As an example here's some data: ["michael", 21]
a string and a number. Does that data convey any information? I'd argue no, not anything useful. It could mean anything? At best, you could say it's partial or incomplete information.
What about ["michael", 21, "years_old"]
? Michael is 21 years old. Is that a complete piece of information? Is it useful? If I gave it to someone else could they use it? Not really, because we don't know when Michael was 21 years old.
["michael", 21, "years_old", "2012-01-01"]
. Okay now we've got a concrete piece of information. Turns out adding that extra timestamp to the data is a big deal. There's a lot to say about this example compared to the first two examples.
- It's useful. It conveys some meaning
- I can figure out a time frame when michael was born!
- Or roughly how many years old michael is at any other time.
- I can compare it to other information. Is michael older than me?
- It's complete. I don't need something else to use it.
- Sure I might need other information to understand more but this piece of information by itself is enough to be useful.
- I can remember it.
- I can simply share it to convey the information.
- Others can remember it and see the same thing. It's the same information.
- Information is location independent
- Others could reproduce the same results from it that I can.
- Sharing does not involve coordination or locking, just send it.
- It can not change. If it could change, what exactly are you conveying?
- In other words information is timeless. It's immutable.
- But what if it's wrong?
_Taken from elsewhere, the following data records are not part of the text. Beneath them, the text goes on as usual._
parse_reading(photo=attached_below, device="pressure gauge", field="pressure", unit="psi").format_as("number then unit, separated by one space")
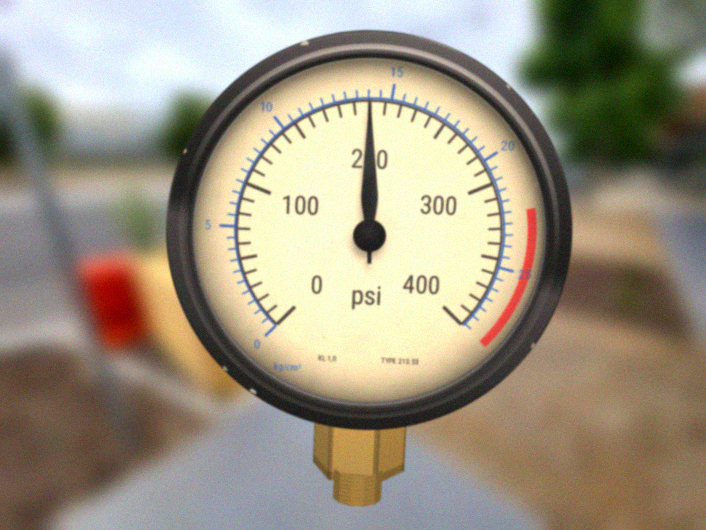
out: 200 psi
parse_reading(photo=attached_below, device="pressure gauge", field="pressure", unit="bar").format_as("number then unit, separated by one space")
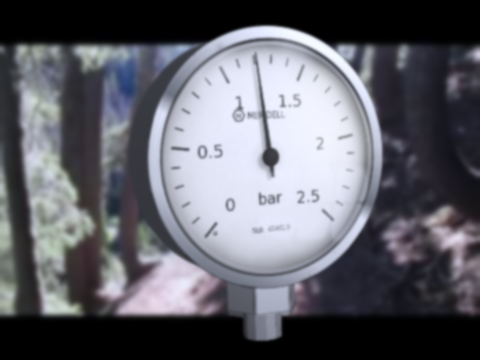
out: 1.2 bar
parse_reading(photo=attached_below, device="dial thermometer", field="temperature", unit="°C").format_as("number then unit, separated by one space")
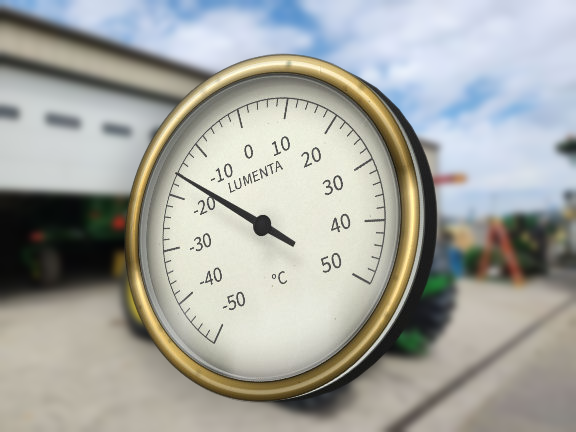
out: -16 °C
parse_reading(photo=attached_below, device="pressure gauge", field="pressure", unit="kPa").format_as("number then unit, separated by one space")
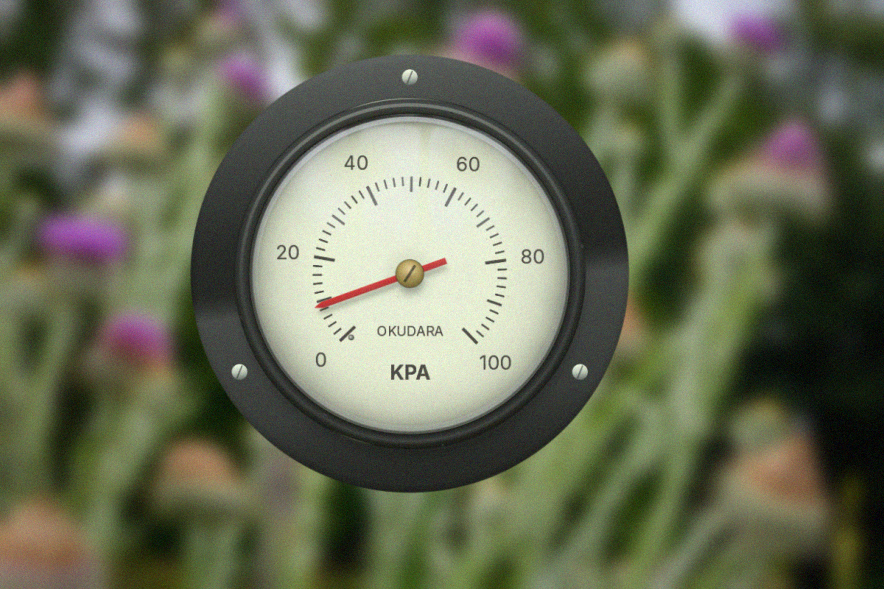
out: 9 kPa
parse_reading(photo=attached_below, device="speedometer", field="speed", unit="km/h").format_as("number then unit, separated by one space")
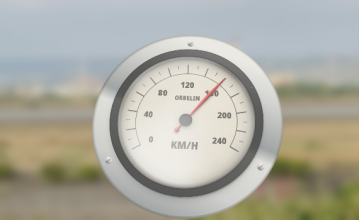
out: 160 km/h
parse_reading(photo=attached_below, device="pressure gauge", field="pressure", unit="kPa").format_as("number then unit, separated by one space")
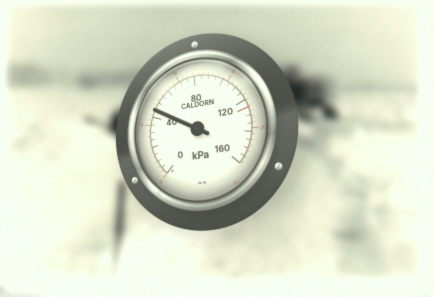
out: 45 kPa
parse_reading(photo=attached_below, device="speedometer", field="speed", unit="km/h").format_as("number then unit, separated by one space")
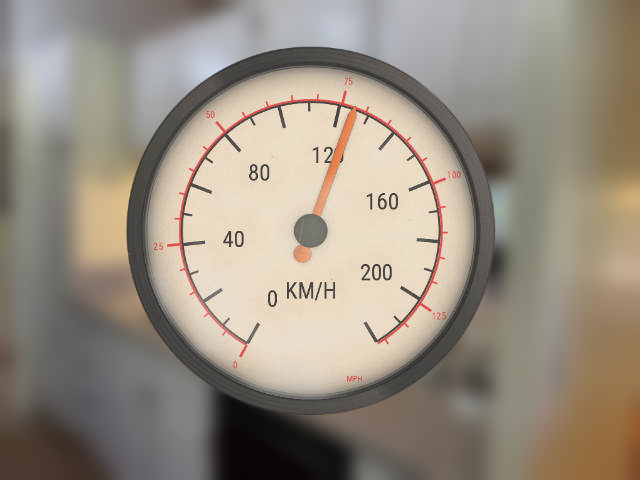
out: 125 km/h
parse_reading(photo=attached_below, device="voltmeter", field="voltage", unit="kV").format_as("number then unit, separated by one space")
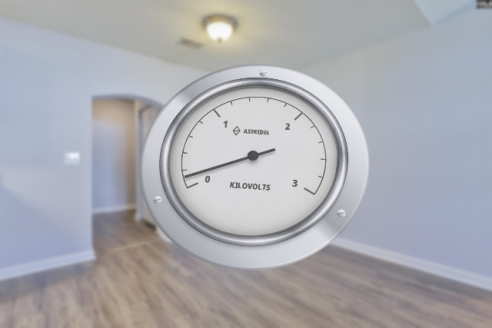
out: 0.1 kV
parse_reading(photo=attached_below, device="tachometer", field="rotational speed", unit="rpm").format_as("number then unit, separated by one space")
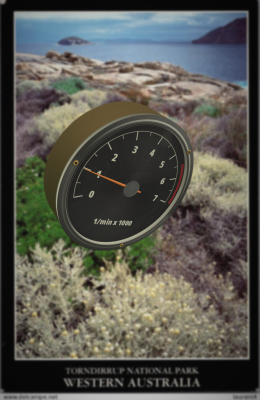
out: 1000 rpm
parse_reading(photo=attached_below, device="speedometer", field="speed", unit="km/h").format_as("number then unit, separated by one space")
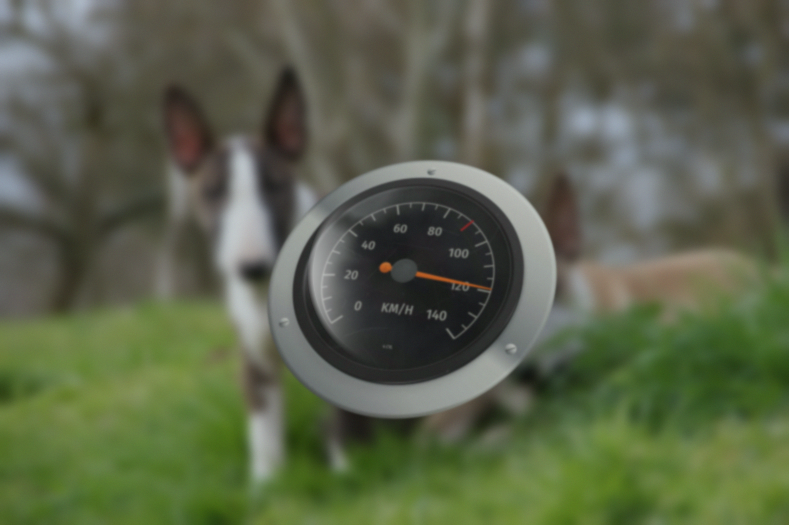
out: 120 km/h
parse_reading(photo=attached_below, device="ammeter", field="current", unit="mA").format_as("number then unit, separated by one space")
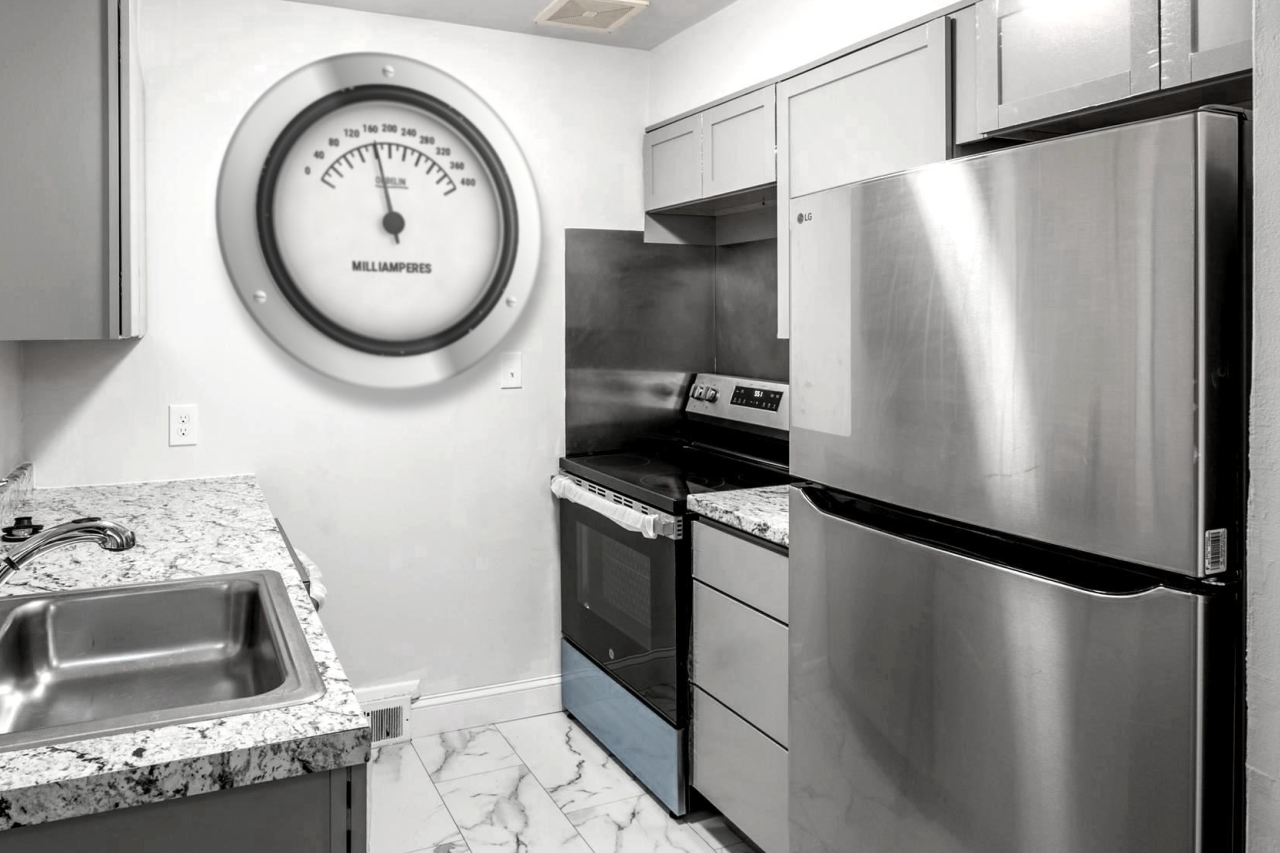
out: 160 mA
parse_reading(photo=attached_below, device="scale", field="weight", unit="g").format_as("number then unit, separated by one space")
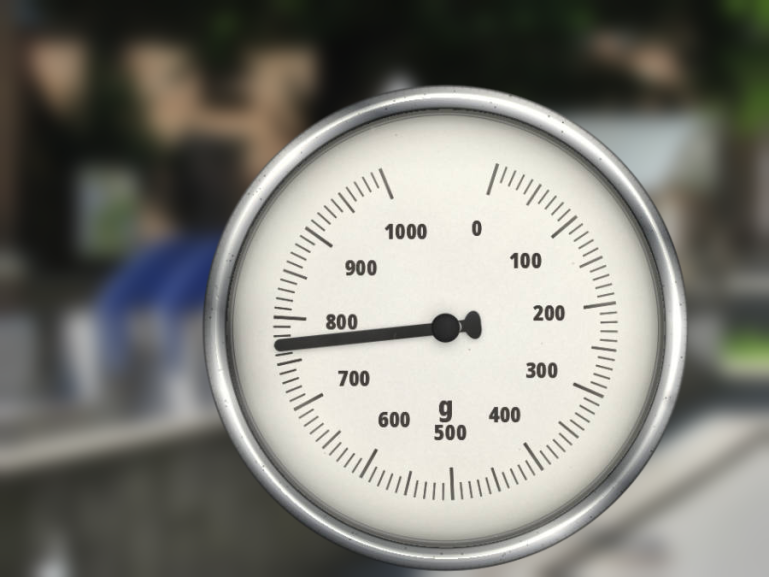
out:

Information has nothing to do with truth or veracity, that's a higher level concept.
- Was michael actually 21 years old in 2012? That's a judgement you can make using information, not a property of the information itself.
- It's okay to decide information is wrong or bad at a later time or to add better information.
- A piece of information can be about the future (a prediction).
- Whether it turns out to be true isn't a property of the information.
- Not all data is information (like the first two examples above).
- If you can craft data that meets the above characteristics then it's information!
- Irrespective of its use case, topic, or how it was collected.
- The information that results from a transaction isn't special it has the same properties as any other information.
- When collecting pieces of information the aggregate information exhibits all the same properties as the individual pieces.
Is information on the edge a good fit?
When you deploy programs to the edge you distribute and run them all over the globe. Can we also distribute information? Absolutely... It's location independent. It's the same everywhere.
Edge runtimes provide access to local caches. Are there any concerns with putting information in caches? Information doesn't change... Go nuts. Same story for durable storage like Cloudflare KV.
It's not the information itself holding us back from having applications run entirely on the edge. In fact, I'd argue the opposite. Information as defined here is a great fit for edge computing.
Databases on the edge... Are we there yet?
I'd say no, not really. There's a lot of innovation and marketing going on in the database space, However when evaluating backend solutions for the edge we should be asking the very specific questions. Does solution X
give my program running on the edge direct (data-center local) access to information? Is the stuff going in and out of the backend actually information? Or is it just data.
There's a lot more to databases than just information. Transaction processing, indexing and query engines come to mind. Perhaps not all of these are a fit for edge computing, but given how crucial information is to our systems and the novel capabilities of the edge, it's definitely worth exploring.